Renato Turnes, Direção e Edição
Ator e diretor de teatro e cinema, roteirista e documentarista, tem investigado dramaturgias da memória, com especial interesse nas relações entre documentário e performance. Roteirista de ficções como os curtas Selma Depois da Chuva e Bloco dos Corações Valentes (inédito). Nos últimos anos tem se dedicado à memória da comunidade LGBTI+, em trabalhos como Não Representadas (espetáculo), Homens Pink (documentário e performance: Prêmio Especial do Júri Festival Internacional de Cinema da Diversidade Sexual e de Gênero – DIGO 2020; Prêmio Melhor Média Metragem no Arquivo em Cartaz – Festival Internacional de Filmes de Arquivo 2020) e os inéditos Finas & Caricatas (documentário) e O Amigo do Meu Tio (documentário).
Hedra
Tive algumas certezas no começo de que queria usar cordas como uma virilidade falida, que pudesse variar entre uma delicadeza melancólica e um luau etílico.
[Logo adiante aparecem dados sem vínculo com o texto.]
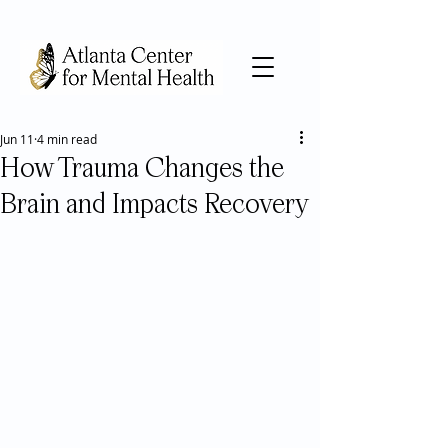
Jun 11
4 min read
How Trauma Changes the
Brain and Impacts Recovery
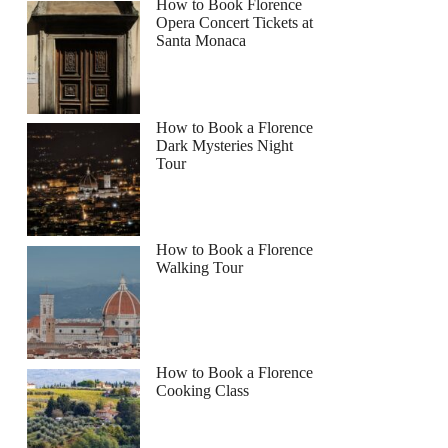
How to Book Florence
Opera Concert Tickets at
Santa Monaca
How to Book a Florence
Dark Mysteries Night
Tour
How to Book a Florence
Walking Tour
How to Book a Florence
Cooking Class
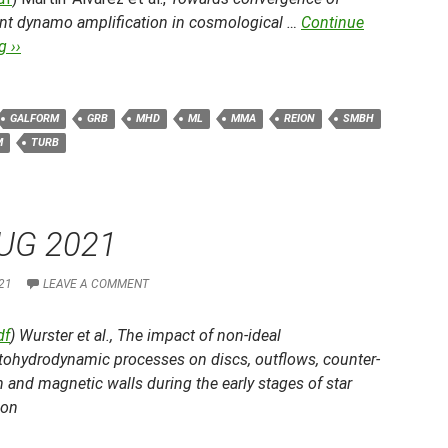
ent dynamo amplification in cosmological …
Continue
 ››
GALFORM
GRB
MHD
ML
MMA
REION
SMBH
M
TURB
UG 2021
21
LEAVE A COMMENT
df
) Wurster et al.,
The impact of non-ideal
ohydrodynamic processes on discs, outflows, counter-
n and magnetic walls during the early stages of star
ion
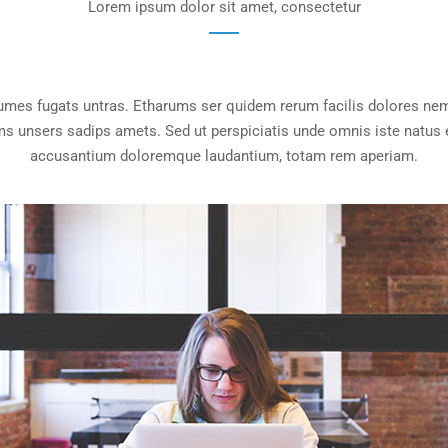
Lorem ipsum dolor sit amet, consectetur
rumes fugats untras. Etharums ser quidem rerum facilis dolores nem
 unsers sadips amets. Sed ut perspiciatis unde omnis iste natus e
accusantium doloremque laudantium, totam rem aperiam.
Me senti muito na infância, no corredor da minha casa, tocando violão sem parar porque não sabia lidar com a realidade.
Esse pequeno pedaço de pedaços de alguém remexeu muitas caixinhas aqui.
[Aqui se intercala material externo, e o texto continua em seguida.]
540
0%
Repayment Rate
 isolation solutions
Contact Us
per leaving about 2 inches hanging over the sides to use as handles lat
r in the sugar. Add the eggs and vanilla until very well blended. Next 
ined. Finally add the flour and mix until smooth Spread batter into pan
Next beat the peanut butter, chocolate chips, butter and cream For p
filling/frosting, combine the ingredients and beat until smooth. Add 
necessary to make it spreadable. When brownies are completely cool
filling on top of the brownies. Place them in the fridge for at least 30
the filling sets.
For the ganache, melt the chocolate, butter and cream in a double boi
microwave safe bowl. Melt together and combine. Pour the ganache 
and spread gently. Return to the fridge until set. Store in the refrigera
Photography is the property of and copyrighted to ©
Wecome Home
Espero que o resultado esteja à altura do que foi para mim esse processo de desenterrar melodias, instrumentos e sensações de jovem.
Hedra Rockenbach, Trilha Sonora
Sound designer, musicista, iluminadora, coordenadora e diretora técnica de espetáculos. Desenvolveu um trabalho singular ao campo das artes cênicas no qual luz e som são criadores de dramaturgias e extensão da ação dos performers, especialmente junto ao Cena 11 Grupo de Dança. Desde 2016 também atua no audiovisual criando trilhas sonoras para longas e curtas metragens.
As Produtoras
La Vaca é uma companhia brasileira de teatro e produtora audiovisual criada pelos artistas Milena Moraes e Renato Turnes, em Florianópolis.
Em 2008 iniciou sua trajetória estabelecendo parcerias com dramaturgos da nova cena latino-americana, em espetáculos como Mi Muñequita, Uz, Kassandra, além do recente Ilusões.
Desenvolve projetos que incluem linguagens diversas, expandindo a experiência com o palco tradicional para o teatro contemporâneo, intervenção, performance e audiovisual. Em mais de uma década de atuação, segue investindo na produção de trabalhos politicamente comprometidos, que buscam diálogo potente com os espectadores.
Em 2020 produziu o documentário Homens Pink, sobre memória da comunidade LGBTI+ brasileira e em 2021 os curtas O Amigo do Meu Tio (documentário) e Bloco dos Corações Valentes (inédito).
Vinil Filmes é uma produtora independente de cinema, TV, videoclipe e artes visuais com sede em Florianópolis/SC. É uma das produtoras mais ativas do sul do Brasil, circulando suas obras por festivais nacionais e internacionais e recebendo cerca de 30 prêmios. São 16 anos de uma cinematografia continuada, construída de forma coletiva, sempre presente em eventos de destaque e nas mais diversas telas para o público, desde escolas, cine-clubes, mostras até grandes festivais, TV e plataformas digitais. Com o curta “Selma depois da Chuva”, percorreu 17 países, conquistando 9 prêmios, representando o Brasil no Iris Prize – maior premiação de curtas do mundo.